Arnold of Villanova’s treatise on the radical moisture has been used as an illustration and exemplar of this way of thinking about age and the length of life. Arguably Bacon’s treatise, De Retardatione Accidentium Senectutis could have been used instead. However, this work is less unequivocally attributed to Bacon than the Tractatus is to Arnold and is widely recognised as being a much weaker analysis and description of growth, ageing and decay (Ferrari, 2005, p 281; Getz, 1997, p 347; Giralt, 2013). At the same time, within the De Retardatione, there was evident a third alternative narrative that existed somewhat outside established medicine, philosophy and theology, in the less scholarly traditions of alchemy and magic. In contrast to the measured ideas of the scholastics concerning the underlying mechanisms of longevity, the naturalness or otherwise of old age, and the fundamental impossibility of ever truly grasping the nature of divine purpose, an alternative literature proposed magical short cuts to ever longer lives, and to bodily restoration. These writings were often attributed to the likes of learned doctors such as Albert the Great, Roger Bacon and Arnold of Villanova and relied upon realising rejuvenation and ‘insenescibilitas’ through the consumption of ‘youth inducing’ qualities derived on magical principles from seemingly ‘ageless’ rare or esoteric material such as the bone of the stag’s heart, coral and powdered gold (Ferrari, 2005, p 291).Footnote 7

By the time of the scientific revolution of the seventeenth century, many of these preoccupations were beginning to fade away. Regimes for promoting health and living well in old age continued, but the preoccupations both with the truth of human nature and with bodily restoration/rejuvenation had long since faded. Despite Francis Bacon’s desire to make the determination of the length of life the central concern of the new science, the problem of ageing, longevity and death would not emerge as an active scientific concern for at least a couple of centuries.
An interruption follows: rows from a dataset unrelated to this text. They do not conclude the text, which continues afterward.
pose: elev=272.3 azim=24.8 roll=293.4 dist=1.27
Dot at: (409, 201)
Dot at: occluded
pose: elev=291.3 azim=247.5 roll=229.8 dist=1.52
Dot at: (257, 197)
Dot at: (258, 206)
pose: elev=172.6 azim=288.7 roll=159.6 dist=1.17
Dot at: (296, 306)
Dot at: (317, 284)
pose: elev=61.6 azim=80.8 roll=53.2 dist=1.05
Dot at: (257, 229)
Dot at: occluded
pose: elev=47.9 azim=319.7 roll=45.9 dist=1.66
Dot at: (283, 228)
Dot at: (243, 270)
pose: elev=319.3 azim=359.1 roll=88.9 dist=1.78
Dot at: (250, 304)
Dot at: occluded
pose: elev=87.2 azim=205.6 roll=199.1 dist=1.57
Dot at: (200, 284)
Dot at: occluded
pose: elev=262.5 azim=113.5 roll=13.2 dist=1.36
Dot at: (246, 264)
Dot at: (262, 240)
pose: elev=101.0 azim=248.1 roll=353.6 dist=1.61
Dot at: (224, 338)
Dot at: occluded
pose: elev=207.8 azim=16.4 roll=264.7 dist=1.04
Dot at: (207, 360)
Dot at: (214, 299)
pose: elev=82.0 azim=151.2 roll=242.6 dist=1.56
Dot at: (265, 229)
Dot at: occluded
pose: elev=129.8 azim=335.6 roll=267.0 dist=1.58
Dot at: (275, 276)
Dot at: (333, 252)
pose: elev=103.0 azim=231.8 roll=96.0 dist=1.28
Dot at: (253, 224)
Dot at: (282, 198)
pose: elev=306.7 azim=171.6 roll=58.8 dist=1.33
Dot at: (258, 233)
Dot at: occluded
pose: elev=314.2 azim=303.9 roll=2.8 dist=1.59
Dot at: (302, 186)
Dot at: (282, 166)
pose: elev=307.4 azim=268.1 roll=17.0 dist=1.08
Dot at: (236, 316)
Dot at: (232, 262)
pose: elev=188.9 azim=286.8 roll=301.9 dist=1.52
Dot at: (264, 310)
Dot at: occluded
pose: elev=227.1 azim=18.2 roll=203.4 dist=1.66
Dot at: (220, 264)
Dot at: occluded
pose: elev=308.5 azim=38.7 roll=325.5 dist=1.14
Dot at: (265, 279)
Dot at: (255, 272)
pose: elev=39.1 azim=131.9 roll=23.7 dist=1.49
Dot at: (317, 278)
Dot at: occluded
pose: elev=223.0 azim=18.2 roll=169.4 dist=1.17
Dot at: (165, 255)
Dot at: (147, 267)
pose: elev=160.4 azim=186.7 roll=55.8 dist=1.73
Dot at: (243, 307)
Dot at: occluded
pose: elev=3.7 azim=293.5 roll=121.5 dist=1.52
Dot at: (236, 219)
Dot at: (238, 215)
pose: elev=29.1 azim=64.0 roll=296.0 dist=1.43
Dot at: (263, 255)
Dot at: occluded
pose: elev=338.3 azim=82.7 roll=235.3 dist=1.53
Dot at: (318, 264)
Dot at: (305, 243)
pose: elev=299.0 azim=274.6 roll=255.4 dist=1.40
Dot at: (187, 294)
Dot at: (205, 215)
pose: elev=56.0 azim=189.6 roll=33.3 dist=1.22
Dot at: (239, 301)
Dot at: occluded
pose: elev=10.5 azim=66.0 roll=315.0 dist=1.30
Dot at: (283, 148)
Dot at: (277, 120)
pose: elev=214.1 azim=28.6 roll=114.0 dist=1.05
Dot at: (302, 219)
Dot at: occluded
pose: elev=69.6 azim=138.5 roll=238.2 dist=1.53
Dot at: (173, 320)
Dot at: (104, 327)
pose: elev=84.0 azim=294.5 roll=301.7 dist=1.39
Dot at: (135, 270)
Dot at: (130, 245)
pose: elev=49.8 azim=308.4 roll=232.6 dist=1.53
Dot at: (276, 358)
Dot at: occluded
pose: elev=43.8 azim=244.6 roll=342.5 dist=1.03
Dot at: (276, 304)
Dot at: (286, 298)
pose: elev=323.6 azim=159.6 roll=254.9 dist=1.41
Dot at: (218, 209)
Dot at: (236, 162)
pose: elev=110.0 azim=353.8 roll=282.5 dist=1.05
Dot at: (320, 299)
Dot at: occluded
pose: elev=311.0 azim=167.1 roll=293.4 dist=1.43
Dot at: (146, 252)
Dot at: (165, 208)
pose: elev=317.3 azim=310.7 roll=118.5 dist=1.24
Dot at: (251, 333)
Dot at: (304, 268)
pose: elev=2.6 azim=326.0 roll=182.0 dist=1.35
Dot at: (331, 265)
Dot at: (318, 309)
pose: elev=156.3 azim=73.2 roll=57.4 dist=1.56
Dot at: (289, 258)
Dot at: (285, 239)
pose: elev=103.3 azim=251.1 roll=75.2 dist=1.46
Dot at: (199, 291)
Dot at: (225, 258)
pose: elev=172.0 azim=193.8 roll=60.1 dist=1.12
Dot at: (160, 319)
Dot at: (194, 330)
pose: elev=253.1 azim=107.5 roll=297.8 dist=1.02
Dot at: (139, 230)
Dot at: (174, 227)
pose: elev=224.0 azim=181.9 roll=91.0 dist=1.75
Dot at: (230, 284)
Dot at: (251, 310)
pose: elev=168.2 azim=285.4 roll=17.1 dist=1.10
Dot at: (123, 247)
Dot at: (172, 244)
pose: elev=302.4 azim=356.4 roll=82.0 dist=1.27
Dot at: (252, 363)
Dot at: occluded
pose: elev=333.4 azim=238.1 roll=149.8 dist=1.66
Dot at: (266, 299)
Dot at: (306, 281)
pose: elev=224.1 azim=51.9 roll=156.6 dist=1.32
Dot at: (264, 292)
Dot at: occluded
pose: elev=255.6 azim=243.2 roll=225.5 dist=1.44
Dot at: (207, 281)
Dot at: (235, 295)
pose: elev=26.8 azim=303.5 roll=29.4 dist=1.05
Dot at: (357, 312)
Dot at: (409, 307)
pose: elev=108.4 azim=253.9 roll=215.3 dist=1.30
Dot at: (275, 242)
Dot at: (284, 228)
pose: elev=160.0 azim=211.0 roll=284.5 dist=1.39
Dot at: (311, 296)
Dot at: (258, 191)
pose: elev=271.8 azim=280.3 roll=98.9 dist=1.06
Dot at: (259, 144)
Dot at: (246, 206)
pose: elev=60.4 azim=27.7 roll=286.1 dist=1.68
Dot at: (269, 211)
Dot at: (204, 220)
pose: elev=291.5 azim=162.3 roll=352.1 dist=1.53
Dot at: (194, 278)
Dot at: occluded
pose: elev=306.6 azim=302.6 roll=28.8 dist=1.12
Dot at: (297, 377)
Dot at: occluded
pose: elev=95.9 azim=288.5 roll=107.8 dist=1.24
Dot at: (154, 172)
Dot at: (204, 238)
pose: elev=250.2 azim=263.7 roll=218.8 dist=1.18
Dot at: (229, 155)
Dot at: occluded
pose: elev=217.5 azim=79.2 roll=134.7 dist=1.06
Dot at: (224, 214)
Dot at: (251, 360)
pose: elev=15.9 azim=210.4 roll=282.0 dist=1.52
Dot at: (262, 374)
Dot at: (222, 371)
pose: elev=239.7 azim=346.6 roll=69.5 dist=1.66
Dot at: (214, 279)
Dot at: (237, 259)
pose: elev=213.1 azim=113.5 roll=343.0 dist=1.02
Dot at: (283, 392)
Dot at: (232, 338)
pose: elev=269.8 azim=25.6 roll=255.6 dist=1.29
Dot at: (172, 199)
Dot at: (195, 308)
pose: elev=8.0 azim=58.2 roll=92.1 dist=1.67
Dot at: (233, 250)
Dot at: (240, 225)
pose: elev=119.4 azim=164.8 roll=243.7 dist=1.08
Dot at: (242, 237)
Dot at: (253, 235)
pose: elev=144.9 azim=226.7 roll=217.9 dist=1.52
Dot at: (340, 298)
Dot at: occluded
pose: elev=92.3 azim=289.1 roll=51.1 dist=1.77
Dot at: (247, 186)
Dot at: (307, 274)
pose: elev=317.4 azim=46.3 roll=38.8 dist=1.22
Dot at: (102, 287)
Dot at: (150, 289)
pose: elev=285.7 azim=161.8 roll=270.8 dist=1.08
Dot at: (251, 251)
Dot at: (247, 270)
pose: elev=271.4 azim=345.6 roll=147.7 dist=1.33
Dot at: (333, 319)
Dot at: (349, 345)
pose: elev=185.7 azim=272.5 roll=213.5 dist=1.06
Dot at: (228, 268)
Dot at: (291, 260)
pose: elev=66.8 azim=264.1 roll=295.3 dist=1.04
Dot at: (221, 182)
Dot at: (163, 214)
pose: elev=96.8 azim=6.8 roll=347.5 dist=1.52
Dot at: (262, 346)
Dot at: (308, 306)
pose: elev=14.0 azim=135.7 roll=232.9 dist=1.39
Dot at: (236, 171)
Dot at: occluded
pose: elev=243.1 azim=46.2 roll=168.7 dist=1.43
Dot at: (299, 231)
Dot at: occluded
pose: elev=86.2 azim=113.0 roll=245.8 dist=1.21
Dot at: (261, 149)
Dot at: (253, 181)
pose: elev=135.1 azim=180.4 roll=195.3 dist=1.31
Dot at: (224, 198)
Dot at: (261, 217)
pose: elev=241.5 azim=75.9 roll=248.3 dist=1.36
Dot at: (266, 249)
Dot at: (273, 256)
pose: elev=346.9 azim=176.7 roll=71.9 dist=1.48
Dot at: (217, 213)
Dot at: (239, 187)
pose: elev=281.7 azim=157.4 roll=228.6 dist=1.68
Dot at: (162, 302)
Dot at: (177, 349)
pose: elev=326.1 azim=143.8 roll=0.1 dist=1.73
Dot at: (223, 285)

Then, as new powers in nature began to be explored at the turn of the twentieth century, a new imaginary of rejuvenation emerged, mediated by discoveries concerning internal secretions (hormones), the new applications of medical electricity, the discovery and the use of radio-activity. Possessing seemingly magical properties, these newly discovered ‘forces’ were realised by clinical scientists whose work would lead to the development of such modern medical specialties as endocrinology, experimental neurology and nuclear medicine. But as with the scholastics, their work would be re-fashioned. Brown-Séquard, the founder of endocrinology and one of, if not the founder of experimental neurology, for example, would provide the source for innumerable ‘rejuvenating’ elixirs produced in the wake of his clinical experiments (Borell, 1976). Such discoveries opened up new opportunities for charlatans and scammers as well as for the subsequent development of anti-ageing/regenerative medicine, even as they seemed to close down a universal faith in corporeal resurrection in the world to come. The new faith in scientific medicine has continued to mix hopes and hypotheses, medicine and magic as much as did its pre-modern precursors.

Data availability

Data sharing is not applicable to this paper as no datasets were analysed or generated.